Taiwanese audio equipment manufacturer

Phonic Corporation is a Taiwanese public company that manufactures and sells professional audio equipment, including mixing consoles, loudspeakers, studio monitors, and digital recording devices. Established in 1977, Phonic provided original equipment manufacturing to various audio companies during the 1980s. Shares of Phonic Corporation are publicly traded on the Gre Tai Securities Market.

==Products==
===Helix Board===
The Helix Board series is a range of mixers produced by Phonic Corporation that provide USB or IEEE 1394 audio interfaces for digital recording with a personal computer.

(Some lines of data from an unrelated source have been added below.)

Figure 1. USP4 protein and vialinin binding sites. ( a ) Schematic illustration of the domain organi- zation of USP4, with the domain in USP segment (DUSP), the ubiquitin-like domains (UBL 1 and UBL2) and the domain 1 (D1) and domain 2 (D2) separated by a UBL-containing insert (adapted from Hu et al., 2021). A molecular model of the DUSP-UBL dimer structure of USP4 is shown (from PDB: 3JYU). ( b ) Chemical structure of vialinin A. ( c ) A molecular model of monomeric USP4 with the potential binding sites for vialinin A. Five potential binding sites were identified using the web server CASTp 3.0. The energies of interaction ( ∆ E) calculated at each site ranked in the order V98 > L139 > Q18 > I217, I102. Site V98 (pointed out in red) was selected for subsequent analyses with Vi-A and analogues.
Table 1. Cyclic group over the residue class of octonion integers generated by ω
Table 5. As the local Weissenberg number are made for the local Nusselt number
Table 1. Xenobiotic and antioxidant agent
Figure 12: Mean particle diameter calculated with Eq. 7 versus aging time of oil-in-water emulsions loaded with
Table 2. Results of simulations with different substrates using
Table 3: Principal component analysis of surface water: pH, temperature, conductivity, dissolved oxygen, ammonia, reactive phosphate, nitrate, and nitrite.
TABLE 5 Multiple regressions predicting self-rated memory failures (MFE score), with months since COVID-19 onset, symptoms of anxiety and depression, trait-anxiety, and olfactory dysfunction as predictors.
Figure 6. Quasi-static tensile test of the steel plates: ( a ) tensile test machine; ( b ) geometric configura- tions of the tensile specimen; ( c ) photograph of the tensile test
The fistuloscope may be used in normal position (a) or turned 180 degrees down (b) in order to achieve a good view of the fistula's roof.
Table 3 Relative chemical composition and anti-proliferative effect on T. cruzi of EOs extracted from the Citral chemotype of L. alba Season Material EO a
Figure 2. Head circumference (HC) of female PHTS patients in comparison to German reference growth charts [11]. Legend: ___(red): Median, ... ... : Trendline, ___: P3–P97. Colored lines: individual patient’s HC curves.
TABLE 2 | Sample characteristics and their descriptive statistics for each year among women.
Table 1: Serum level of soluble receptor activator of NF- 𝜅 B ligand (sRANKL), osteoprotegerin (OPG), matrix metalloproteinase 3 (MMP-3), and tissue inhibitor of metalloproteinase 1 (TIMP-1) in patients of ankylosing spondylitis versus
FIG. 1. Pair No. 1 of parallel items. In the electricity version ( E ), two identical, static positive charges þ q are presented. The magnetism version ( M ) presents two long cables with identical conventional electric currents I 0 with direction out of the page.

Phonic offers 5 different Helix Board models: Helix Board 12, Helix Board 17, Helix Board 12 FireWire MKII, Helix Board 18 FireWire MKII and the Helix Board 24 FireWire MKII. At the 2006 prolight+sound show in Frankfurt, Tastenwelt Magazine awarded Phonic with a Cordial Achievement award for innovation and excellence for their Helix Board FireWire mixers.

===Personal Audio Assistant===
The PAA3 is a handheld audio analyzer, with built-in microphone, for the measurement of SPL (30 to 130 dB), RT60 (up to 30 seconds) and a 31-band RTA. The PAA3 is the third generation of hand held audio analyzers from Phonic, and has been highly praised for its low price and narrow learning curve.